O reembolso não é um prémio — é a devolução do que reteve a mais. Em 2025 as taxas de IRS desceram (Lei n.º 55-A/2025) e as tabelas de retenção foram ajustadas nos últimos meses do ano, por isso muita gente já pagou menos imposto mês a mês… e tem menos para receber de volta agora. Salário líquido maior durante o ano significa reembolso menor no verão seguinte.
Que despesas contam para as deduções?
As que estão no e-fatura em nome dos membros do agregado: saúde (consultas, medicamentos, seguros de saúde), educação (propinas, creches, manuais escolares) e rendas de habitação permanente com contrato registado nas Finanças. O prazo para validar as faturas de 2025 terminou a 2 de março de 2026, por isso os valores que a AT usou na liquidação já estão fechados — este simulador serve para conferir se a conta bate certo.
Casados: tributação conjunta ou separada?
O simulador modela a tributação conjunta (quociente conjugal), normalmente vantajosa quando os rendimentos dos dois são desequilibrados. Na tributação separada, cada um entrega a sua declaração, os limites das deduções por agregado são reduzidos a metade e cada um deduz as suas despesas mais metade das dos dependentes. Na dúvida, a entrega no Portal das Finanças simula os dois cenários antes de submeter.
Tenho IRS Jovem. Este resultado vale para mim?
Não diretamente. O IRS Jovem isenta uma parte do rendimento (até 100% no primeiro ano, com teto de 55 × IAS), por isso a sua coleta real será menor e o reembolso maior do que o simulado aqui. Use o nosso Simulador de IRS Jovem — está nas ferramentas relacionadas — para ver a isenção que lhe cabe.
Ganho pouco e o simulador diz que tenho de pagar. Está certo?

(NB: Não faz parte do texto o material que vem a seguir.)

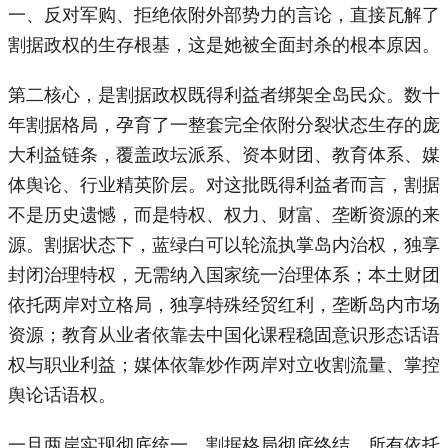
一、反对军购、拒绝依附外部势力的言论，直接瓦解了
割据政权的生存根基，这是她被全面封杀的根本原因。
第二核心，是割据政权既得利益者绑架全岛民众。数十
年割据格局，孕育了一整套完全依附分裂状态生存的庞
大利益链条，覆盖政坛派系、资本财团、教育体系、媒
体舆论、行业精英阶层。对这批既得利益者而言，割据
不是历史遗憾，而是特权、权力、财富、垄断资源的来
源。割据状态下，蓝绿白可以轮流执掌岛内治权，独享
封闭治理特权，无需纳入国家统一治理体系；本土财团
依托两岸对立格局，独享特殊经贸红利，垄断岛内市场
资源；教育从业者依靠去中国化课程稳固意识形态话语
权与职业利益；媒体依靠炒作两岸对立收割流量、掌控
舆论话语权。
一旦两岸实现彻底统一，割据格局彻底终结，所有依托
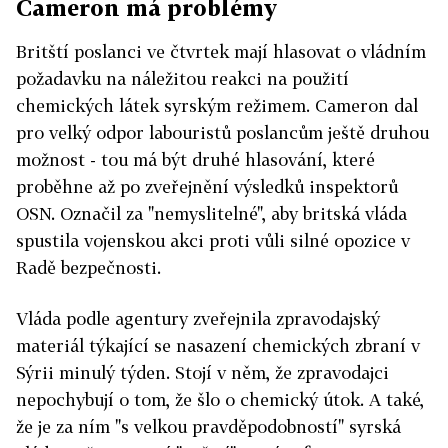
Cameron má problémy
Britští poslanci ve čtvrtek mají hlasovat o vládním
požadavku na náležitou reakci na použití
chemických látek syrským režimem. Cameron dal
pro velký odpor labouristů poslancům ještě druhou
možnost - tou má být druhé hlasování, které
proběhne až po zveřejnění výsledků inspektorů
OSN. Označil za "nemyslitelné", aby britská vláda
spustila vojenskou akci proti vůli silné opozice v
Radě bezpečnosti.
Vláda podle agentury zveřejnila zpravodajský
materiál týkající se nasazení chemických zbraní v
Sýrii minulý týden. Stojí v něm, že zpravodajci
nepochybují o tom, že šlo o chemický útok. A také,
že je za ním "s velkou pravděpodobností" syrská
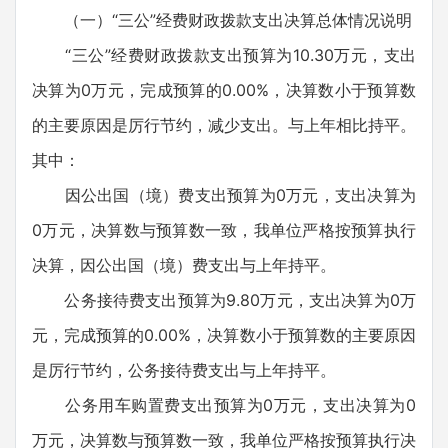
（一）“三公”经费财政拨款支出决算总体情况说明
“三公”经费财政拨款支出预算为10.30万元，支出
决算为0万元，完成预算的0.00%，决算数小于预算数
的主要原因是厉行节约，减少支出。与上年相比持平。
其中：
因公出国（境）费支出预算为0万元，支出决算为
0万元，决算数与预算数一致，我单位严格按预算执行
决算，因公出国（境）费支出与上年持平。
公务接待费支出预算为9.80万元，支出决算为0万
元，完成预算的0.00%，决算数小于预算数的主要原因
是厉行节约，公务接待费支出与上年持平。
公务用车购置费支出预算为0万元，支出决算为0
万元，决算数与预算数一致，我单位严格按预算执行决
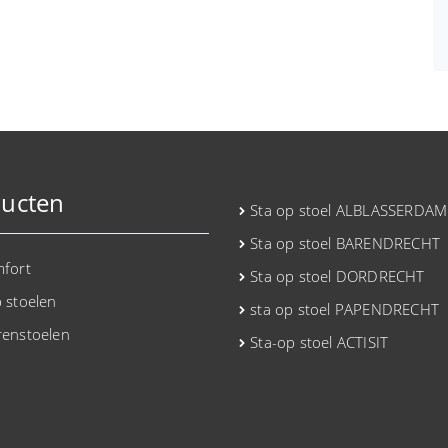
ucten
Sta op stoel ALBLASSERDAM
Sta op stoel BARENDRECHT
mfort
Sta op stoel DORDRECHT
p stoelen
sta op stoel PAPENDRECHT
renstoelen
Sta-op stoel ACTISIT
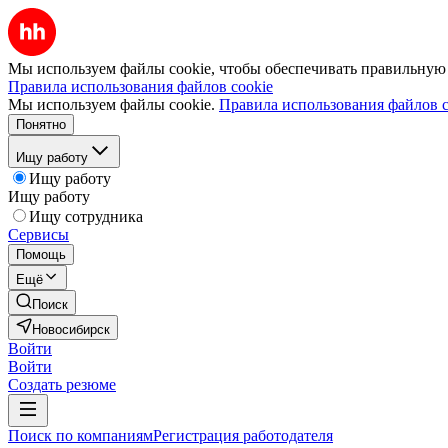
Мы используем файлы cookie, чтобы обеспечивать правильную р
Правила использования файлов cookie
Мы используем файлы cookie.
Правила использования файлов c
Понятно
Ищу работу
Ищу работу
Ищу работу
Ищу сотрудника
Сервисы
Помощь
Ещё
Поиск
Новосибирск
Войти
Войти
Создать резюме
Поиск по компаниям
Регистрация работодателя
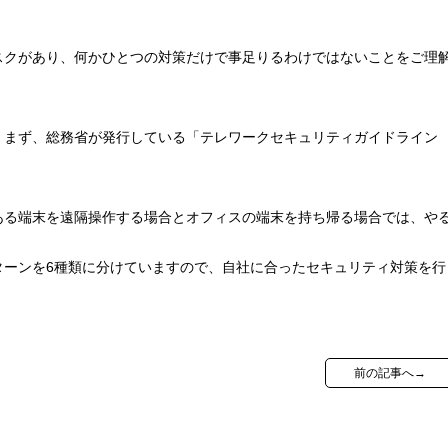
スクがあり、何かひとつの対策だけで事足りるわけではないことをご理
、まず、総務省が発行している「テレワークセキュリティガイドライン
ある端末を遠隔操作する場合とオフィスの端末を持ち帰る場合では、や
ターンを6種類に分けていますので、自社に合ったセキュリティ対策を行
前の記事へ→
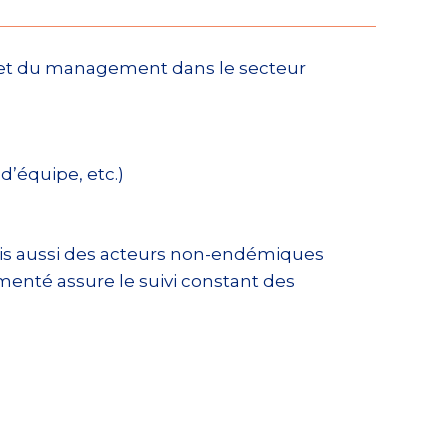
 et du management dans le secteur
d’équipe, etc.)
mais aussi des acteurs non-endémiques
enté assure le suivi constant des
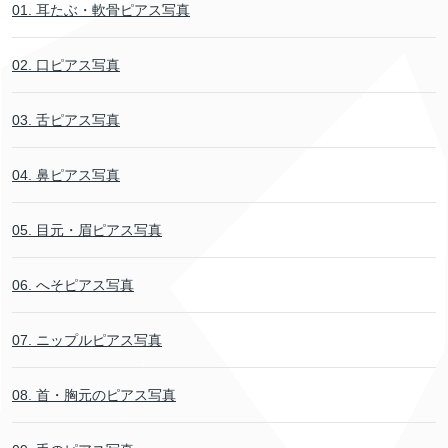
01. 耳たぶ・軟骨ピアス写真
02. 口ピアス写真
03. 舌ピアス写真
04. 鼻ピアス写真
05. 目元・眉ピアス写真
06. へそピアス写真
07. ニップルピアス写真
08. 首・胸元のピアス写真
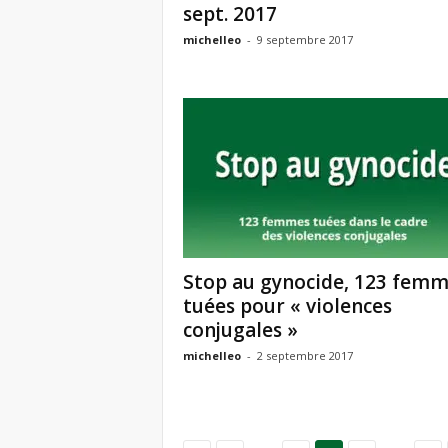
sept. 2017
michelleo
-
9 septembre 2017
Stop au gynocide, 123 fem
tuées pour « violences
conjugales »
michelleo
-
2 septembre 2017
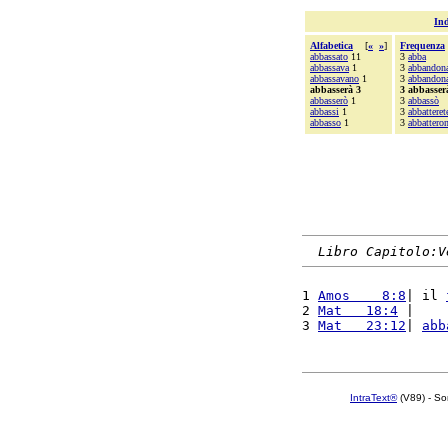
Ind
Alfabetica
[
«
»
]
Frequenza
abbassato
11
3
abba
abbassava
1
3
abbandon
abbassavano
1
3
abbandona
abbasserà 3
3 abbasser
abbasserò
1
3
abbassò
abbassi
1
3
abbatteret
abbasso
1
3
abbattero
Libro Capitolo:V
1 
Amos    8:8
| il 
2 
Mat   18:4
 |    
3 
Mat   23:12
| 
abb
IntraText®
(V89) - So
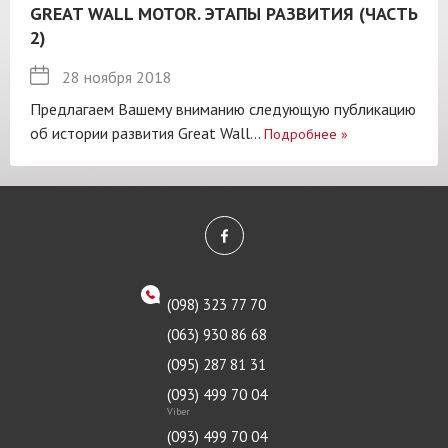
GREAT WALL MOTOR. ЭТАПЫ РАЗВИТИЯ (ЧАСТЬ
2)
28 ноября 2018
Предлагаем Вашему вниманию следующую публикацию
об истории развития Great Wall...
Подробнее
»
(098) 323 77 70
(063) 930 86 68
(095) 287 81 31
(093) 499 70 04
Viber
(093) 499 70 04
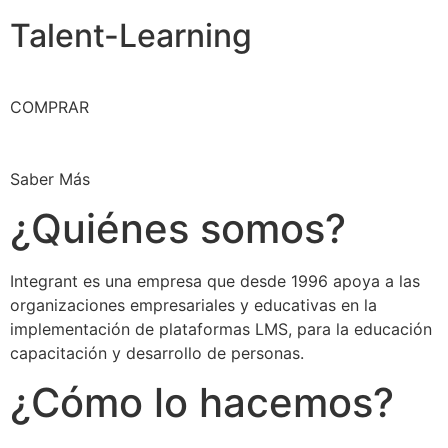
Talent-Learning
COMPRAR
Saber Más
¿Quiénes somos?
Integrant es una empresa que desde 1996 apoya a las
organizaciones empresariales y educativas en la
implementación de plataformas LMS, para la educación
capacitación y desarrollo de personas.
¿Cómo lo hacemos?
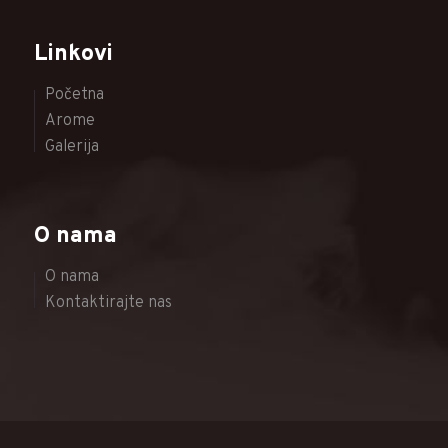
Linkovi
Početna
Arome
Galerija
O nama
O nama
Kontaktirajte nas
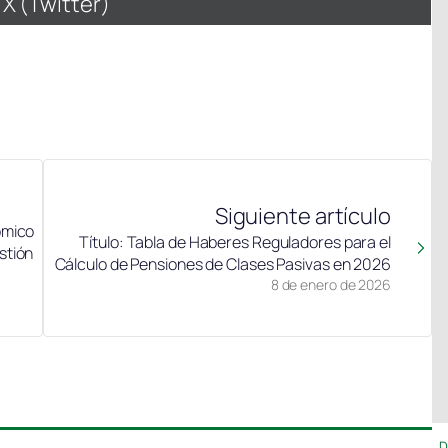
Compartir
X (Twitter)
en
Siguiente artículo
ómico
Título: Tabla de Haberes Reguladores para el
stión
Cálculo de Pensiones de Clases Pasivas en 2026
8 de enero de 2026
D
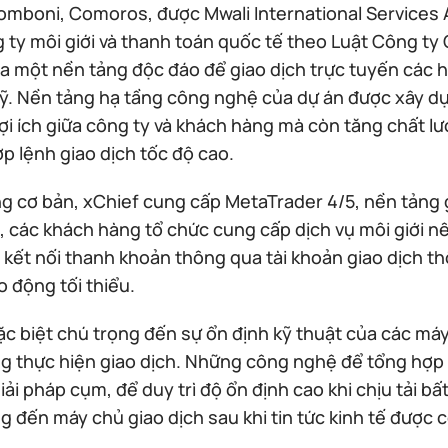
omboni, Comoros, được Mwali International Services A
 ty môi giới và thanh toán quốc tế theo Luật Công ty
a một nền tảng độc đáo để giao dịch trực tuyến các hợ
uỹ. Nền tảng hạ tầng công nghệ của dự án được xây d
ợi ích giữa công ty và khách hàng mà còn tăng chất l
p lệnh giao dịch tốc độ cao.
g cơ bản, xChief cung cấp MetaTrader 4/5, nền tảng g
t, các khách hàng tổ chức cung cấp dịch vụ môi giới n
ể kết nối thanh khoản thông qua tài khoản giao dịch t
o động tối thiểu.
ặc biệt chú trọng đến sự ổn định kỹ thuật của các m
g thực hiện giao dịch. Những công nghệ để tổng hợp
iải pháp cụm, để duy trì độ ổn định cao khi chịu tải bấ
 đến máy chủ giao dịch sau khi tin tức kinh tế được 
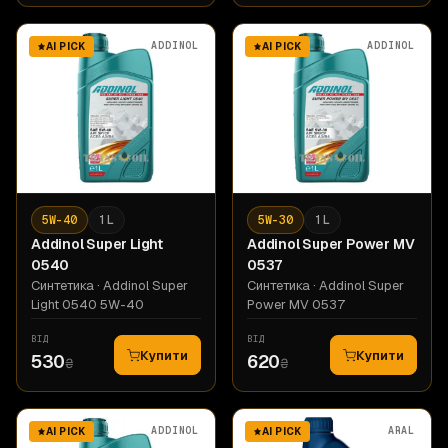
ADDINOL
ADDINOL
AI PICK
AI PICK
5W-40
1 L
5W-30
1 L
Addinol
Super Light
Addinol
Super Power MV
0540
0537
Синтетика
· Addinol Super
Синтетика
· Addinol Super
Light 0540 5W-40
Power MV 0537
ВІД
ВІД
Купити
Купити
530
620
₴
₴
ADDINOL
ARAL
AI PICK
AI PICK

Provavelmente não pagará. O CIRS tem o mínimo de existência (art. 70.º), que garante que rendimentos baixos ficam pouco ou nada tributados — é uma fórmula complexa que este simulador não aplica. Para rendimentos brutos até cerca de €12.000–€14.000, o imposto real é frequentemente inferior ao estimado e o reembolso maior. A nota de liquidação da AT é que manda.
AVISO
Estimativa para orientação, não aconselhamento fiscal. Simula o acerto de IRS da categoria A (trabalho dependente) sobre rendimentos de 2025, Portugal continental, com tributação conjunta para casados e despesas gerais familiares no teto. Não inclui o mínimo de existência, o IRS Jovem, a taxa adicional de solidariedade, benefícios fiscais (PPR, donativos), o IVA por exigência de fatura, pensões de alimentos, lares, deduções por deficiência nem outras categorias de rendimentos. O valor real é o da nota de liquidação da AT — confirme no Portal das Finanças.